Retail leaders have urged Chancellor Phillip Hammond to deliver “a shoppers’ Budget” and put a lid on “inexorable” rises in costs such as business rates.
Chief executives from across the sector have joined forces ahead of Wednesday’s announcement to call for business rates reform, as they face into the prospect of a stark £270m leap in their bills from April.
The British Retail Consortium argues that, without reform, the rates increases will have implications on retailers’ investment plans.
In its Budget submission last month, the BRC called on the Chancellor ro freeze the business rates multiplier in 2018 and accelerate the switch to using the CPI index, rather than the current RPI.
BRC chief executive Helen Dickinson said: “As a priority, the retail industry wants to see decisive action to enable British businesses to continue to invest in the needs of their customers and communities by stemming the near 4% increase in business rates planned for April 2018.
“This would be a positive first step towards a more financially sustainable and reformed rates system over the years ahead.”
B&Q boss Christian Mazauric said the proposed increases in business rates “ultimately affects retailers’ ability to deliver value to customers”.
He urged the Chancellor to take “a pragmatic approach to business rates reform that reflects the dynamic state of the retail sector, as well as mounting costs and economic uncertainty”.

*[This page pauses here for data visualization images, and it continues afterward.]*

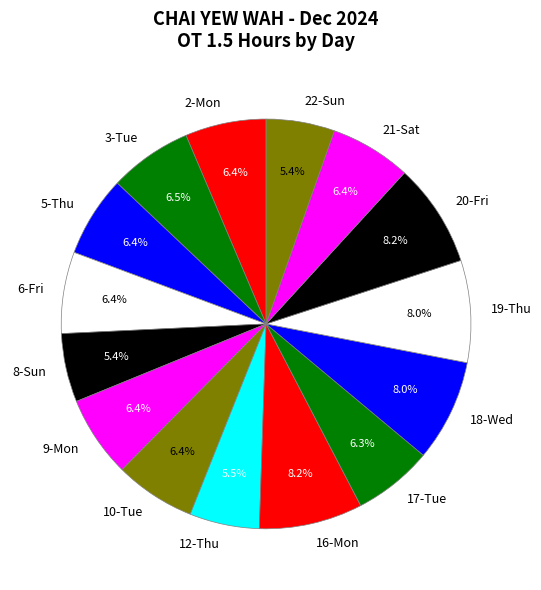

What percentage do 3-Tue and 2-Mon together represent?

12.9%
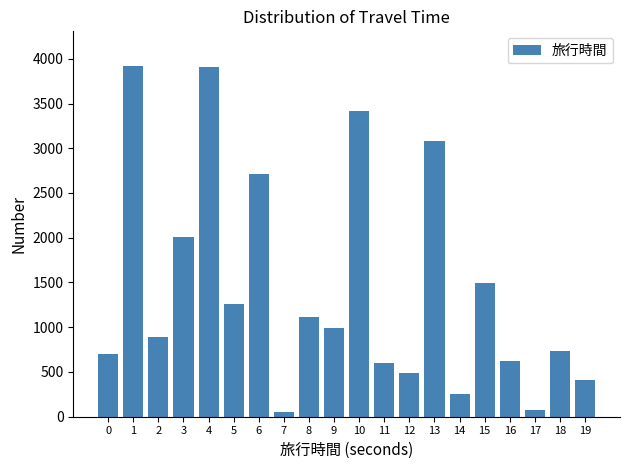

What is the change in value from 14 to 16?

+372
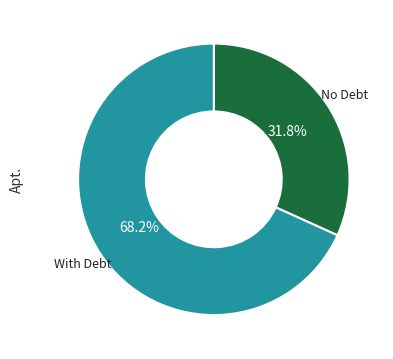

Is there any slice that represents more than half of the pie?

Yes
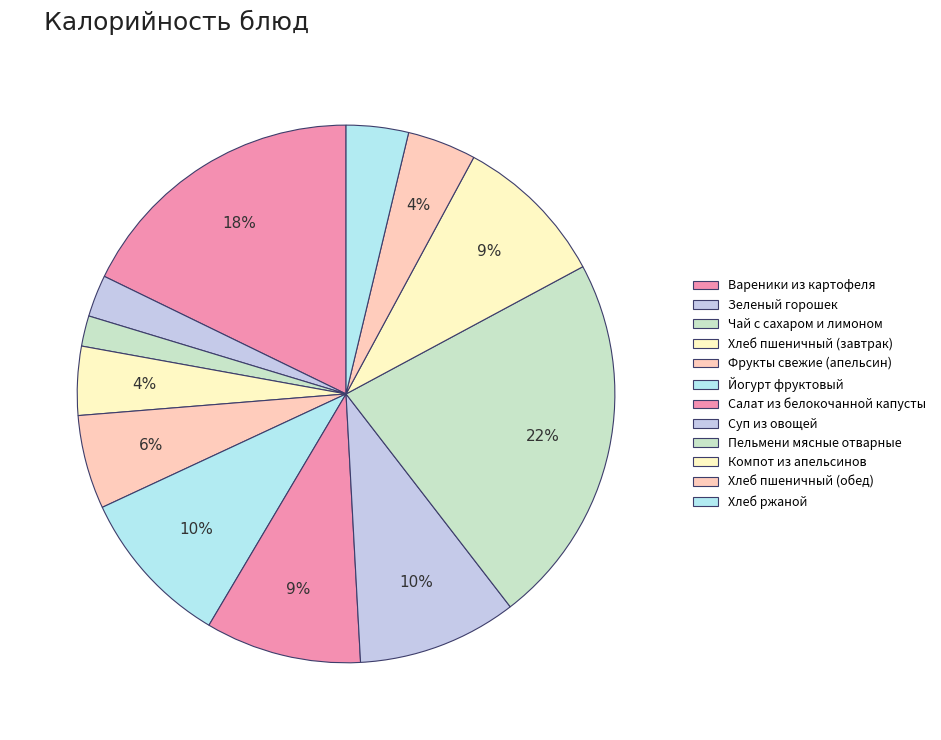

The Чай с сахаром и лимоном slice represents 11% of the pie. True or false?

False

Holland & Barrett chief executive Peter Aldis added: “Retailers are grappling with profound changes in shopping habits, squeezed consumers and relentless rises in costs.
“Action in the Chancellor’s Budget to stop the inexorable cost rises and keep down the burden of business rates would increase retailers’ confidence about investing in new and refurbished shop premises, create jobs and help revive high streets and town centres.”
Wilf Walsh, chief executive of Carpetright, said the money being spent on business rates “could be much better spent investing in the needs of our customers”.
Walsh added: “The prospect of further increases merely reinforce the need for rates to be capped in the year ahead and for a recasting of the rates system over the medium term so that it becomes modern, sustainable and fit for purpose in the 21st century.”